### [TO DO]
Show each line of the items below that contains the string "keys", copying every such line in full.

------------------------------------------------

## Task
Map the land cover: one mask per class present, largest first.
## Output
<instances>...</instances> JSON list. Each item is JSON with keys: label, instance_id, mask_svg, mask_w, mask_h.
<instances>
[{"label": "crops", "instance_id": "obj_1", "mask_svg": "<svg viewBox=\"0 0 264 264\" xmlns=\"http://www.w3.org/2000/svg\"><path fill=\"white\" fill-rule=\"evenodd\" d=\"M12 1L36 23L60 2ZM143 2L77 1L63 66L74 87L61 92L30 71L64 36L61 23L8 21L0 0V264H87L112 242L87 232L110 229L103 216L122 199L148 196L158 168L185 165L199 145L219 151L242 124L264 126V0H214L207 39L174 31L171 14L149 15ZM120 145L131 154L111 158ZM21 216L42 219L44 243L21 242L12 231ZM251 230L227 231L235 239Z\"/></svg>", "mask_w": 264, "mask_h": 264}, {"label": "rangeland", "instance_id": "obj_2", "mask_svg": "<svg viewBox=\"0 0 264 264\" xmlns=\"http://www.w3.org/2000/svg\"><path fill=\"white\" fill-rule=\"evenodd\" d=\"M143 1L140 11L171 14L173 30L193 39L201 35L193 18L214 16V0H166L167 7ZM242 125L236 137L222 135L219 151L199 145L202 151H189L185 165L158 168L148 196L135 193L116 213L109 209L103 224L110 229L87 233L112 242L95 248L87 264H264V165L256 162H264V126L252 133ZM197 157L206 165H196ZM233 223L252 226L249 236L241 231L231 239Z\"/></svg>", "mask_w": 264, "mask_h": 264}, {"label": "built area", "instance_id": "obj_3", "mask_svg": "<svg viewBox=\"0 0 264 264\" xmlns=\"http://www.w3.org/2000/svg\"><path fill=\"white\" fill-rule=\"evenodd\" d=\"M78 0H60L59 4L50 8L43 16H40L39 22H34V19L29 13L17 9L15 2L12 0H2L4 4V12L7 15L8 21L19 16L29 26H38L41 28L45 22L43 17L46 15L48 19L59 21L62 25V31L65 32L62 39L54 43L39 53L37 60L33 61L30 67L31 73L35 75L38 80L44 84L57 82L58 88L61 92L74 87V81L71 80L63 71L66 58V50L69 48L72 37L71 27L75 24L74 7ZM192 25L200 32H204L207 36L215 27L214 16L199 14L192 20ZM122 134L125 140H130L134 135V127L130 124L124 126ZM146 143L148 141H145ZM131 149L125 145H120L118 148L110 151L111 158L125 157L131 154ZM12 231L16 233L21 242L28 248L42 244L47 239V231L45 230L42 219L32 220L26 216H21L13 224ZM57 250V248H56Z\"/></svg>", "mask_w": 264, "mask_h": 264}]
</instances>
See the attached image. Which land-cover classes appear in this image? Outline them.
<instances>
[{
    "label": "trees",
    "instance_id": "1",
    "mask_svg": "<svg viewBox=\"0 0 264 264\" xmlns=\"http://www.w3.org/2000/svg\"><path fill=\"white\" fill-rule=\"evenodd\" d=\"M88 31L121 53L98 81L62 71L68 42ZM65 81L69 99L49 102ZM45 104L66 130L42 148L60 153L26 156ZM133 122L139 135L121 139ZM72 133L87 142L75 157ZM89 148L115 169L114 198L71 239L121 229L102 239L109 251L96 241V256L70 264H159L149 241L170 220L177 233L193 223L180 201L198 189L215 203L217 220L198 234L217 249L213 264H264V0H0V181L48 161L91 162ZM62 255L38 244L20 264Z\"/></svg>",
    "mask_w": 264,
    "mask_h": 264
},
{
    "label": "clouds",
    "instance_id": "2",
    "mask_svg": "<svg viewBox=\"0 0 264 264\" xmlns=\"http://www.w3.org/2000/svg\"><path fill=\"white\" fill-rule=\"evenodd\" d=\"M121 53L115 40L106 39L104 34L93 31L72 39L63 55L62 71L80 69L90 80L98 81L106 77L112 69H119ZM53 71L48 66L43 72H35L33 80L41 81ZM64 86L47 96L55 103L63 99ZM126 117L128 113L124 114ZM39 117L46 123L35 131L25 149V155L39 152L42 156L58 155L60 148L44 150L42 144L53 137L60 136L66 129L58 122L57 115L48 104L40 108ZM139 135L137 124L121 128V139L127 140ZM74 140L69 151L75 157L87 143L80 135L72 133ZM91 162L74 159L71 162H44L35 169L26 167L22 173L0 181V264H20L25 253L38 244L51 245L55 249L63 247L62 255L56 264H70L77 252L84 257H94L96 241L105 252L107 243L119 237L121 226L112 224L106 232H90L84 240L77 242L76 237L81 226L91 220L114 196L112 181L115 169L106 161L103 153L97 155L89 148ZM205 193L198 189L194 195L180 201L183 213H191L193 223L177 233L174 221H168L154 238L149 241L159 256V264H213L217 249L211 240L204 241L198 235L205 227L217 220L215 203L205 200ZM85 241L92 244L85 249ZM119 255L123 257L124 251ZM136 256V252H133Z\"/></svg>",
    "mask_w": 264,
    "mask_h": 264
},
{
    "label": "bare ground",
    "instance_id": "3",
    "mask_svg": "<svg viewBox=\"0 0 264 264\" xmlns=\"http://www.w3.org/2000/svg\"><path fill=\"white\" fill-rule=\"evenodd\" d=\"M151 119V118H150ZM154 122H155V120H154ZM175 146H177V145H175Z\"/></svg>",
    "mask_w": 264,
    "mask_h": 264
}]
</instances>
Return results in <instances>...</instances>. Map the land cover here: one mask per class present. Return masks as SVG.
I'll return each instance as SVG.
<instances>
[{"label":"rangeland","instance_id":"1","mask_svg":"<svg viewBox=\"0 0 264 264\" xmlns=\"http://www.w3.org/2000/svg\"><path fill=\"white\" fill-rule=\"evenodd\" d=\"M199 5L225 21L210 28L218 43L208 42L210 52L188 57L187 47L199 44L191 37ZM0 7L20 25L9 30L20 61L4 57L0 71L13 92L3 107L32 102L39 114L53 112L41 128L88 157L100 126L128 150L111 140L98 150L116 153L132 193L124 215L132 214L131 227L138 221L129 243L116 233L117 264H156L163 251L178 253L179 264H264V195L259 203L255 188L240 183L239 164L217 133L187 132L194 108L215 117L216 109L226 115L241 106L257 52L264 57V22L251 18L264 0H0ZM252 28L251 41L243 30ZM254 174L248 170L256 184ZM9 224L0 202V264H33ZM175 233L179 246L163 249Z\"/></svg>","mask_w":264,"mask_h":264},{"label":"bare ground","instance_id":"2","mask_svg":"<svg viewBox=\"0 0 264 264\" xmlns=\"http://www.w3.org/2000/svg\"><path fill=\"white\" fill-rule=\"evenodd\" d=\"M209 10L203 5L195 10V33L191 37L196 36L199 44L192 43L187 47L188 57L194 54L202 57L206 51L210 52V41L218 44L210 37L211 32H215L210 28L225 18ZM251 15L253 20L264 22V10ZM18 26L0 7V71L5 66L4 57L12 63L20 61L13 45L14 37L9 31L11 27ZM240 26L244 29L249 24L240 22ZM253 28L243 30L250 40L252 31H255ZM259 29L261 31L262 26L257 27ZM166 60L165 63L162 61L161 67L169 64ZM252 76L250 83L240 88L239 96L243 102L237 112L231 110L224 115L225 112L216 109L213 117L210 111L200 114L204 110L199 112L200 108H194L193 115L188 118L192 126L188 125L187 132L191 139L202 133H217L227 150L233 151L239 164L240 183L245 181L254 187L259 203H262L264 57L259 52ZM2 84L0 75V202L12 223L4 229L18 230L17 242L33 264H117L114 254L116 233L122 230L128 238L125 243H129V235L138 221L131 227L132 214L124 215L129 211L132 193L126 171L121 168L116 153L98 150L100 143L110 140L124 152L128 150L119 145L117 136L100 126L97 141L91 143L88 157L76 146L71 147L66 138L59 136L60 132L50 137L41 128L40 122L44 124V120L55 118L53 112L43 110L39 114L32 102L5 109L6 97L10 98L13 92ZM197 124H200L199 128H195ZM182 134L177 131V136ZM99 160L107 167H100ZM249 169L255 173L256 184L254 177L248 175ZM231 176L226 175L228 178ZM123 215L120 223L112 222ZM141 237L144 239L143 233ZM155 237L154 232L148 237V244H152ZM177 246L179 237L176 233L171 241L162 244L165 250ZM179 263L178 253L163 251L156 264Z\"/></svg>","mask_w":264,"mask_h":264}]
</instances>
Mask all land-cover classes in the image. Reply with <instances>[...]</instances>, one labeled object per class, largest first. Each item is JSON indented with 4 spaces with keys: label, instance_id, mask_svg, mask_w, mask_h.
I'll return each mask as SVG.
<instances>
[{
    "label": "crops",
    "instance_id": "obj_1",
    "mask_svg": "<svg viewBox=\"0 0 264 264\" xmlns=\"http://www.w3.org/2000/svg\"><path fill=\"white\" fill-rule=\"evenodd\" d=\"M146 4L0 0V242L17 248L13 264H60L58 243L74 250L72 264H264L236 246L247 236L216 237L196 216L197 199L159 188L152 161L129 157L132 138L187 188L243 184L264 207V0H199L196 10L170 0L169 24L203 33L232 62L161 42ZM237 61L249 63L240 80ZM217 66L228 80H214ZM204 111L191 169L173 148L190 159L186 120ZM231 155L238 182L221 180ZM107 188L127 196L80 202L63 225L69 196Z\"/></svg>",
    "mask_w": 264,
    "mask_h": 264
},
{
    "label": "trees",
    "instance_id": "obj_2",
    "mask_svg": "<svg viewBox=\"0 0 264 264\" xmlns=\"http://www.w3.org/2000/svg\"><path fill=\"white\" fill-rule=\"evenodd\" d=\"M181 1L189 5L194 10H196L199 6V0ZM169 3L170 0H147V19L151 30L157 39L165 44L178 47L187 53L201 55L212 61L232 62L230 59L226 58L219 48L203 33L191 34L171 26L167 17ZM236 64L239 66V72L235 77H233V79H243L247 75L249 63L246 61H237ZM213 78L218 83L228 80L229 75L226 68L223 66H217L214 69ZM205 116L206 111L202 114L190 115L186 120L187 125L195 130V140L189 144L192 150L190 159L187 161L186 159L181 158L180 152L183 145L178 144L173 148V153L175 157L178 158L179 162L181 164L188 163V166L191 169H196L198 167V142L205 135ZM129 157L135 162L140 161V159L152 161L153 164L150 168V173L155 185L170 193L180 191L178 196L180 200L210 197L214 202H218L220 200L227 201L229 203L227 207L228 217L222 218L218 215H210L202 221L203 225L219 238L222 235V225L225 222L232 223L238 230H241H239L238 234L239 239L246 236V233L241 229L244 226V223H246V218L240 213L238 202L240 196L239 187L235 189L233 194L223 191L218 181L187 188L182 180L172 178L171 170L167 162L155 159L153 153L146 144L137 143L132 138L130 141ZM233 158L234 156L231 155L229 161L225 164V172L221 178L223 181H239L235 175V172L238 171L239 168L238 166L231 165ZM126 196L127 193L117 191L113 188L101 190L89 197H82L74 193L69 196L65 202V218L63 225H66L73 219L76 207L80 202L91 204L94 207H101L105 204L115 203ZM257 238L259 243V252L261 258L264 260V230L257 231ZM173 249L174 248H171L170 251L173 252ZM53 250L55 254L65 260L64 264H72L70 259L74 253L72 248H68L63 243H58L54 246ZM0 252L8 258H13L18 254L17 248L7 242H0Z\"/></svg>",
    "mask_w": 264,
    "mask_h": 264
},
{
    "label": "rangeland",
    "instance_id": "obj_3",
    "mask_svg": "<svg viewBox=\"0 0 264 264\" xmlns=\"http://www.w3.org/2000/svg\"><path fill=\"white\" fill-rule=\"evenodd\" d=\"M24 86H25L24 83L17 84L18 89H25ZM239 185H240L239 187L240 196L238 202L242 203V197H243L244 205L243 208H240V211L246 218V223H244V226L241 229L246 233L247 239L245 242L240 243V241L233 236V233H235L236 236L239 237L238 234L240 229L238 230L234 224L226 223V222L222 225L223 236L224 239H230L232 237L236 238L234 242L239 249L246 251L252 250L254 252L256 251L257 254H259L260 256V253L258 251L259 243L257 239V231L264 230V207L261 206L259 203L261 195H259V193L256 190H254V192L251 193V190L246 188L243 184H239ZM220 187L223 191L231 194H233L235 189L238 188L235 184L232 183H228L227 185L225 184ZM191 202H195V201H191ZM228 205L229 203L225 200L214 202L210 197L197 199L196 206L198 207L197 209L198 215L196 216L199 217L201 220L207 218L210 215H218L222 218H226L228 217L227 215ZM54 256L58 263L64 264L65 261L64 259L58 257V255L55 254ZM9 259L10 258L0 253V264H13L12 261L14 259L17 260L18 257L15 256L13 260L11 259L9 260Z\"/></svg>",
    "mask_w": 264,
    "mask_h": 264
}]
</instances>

------------------------------------------------

### [EXERCISE ANSWER]
<instances>...</instances> JSON list. Each item is JSON with keys: label, instance_id, mask_svg, mask_w, mask_h.
Mask all land-cover classes in the image. Reply with <instances>[...]</instances>, one labeled object per class, largest first. Each item is JSON indented with 4 spaces with keys: label, instance_id, mask_svg, mask_w, mask_h.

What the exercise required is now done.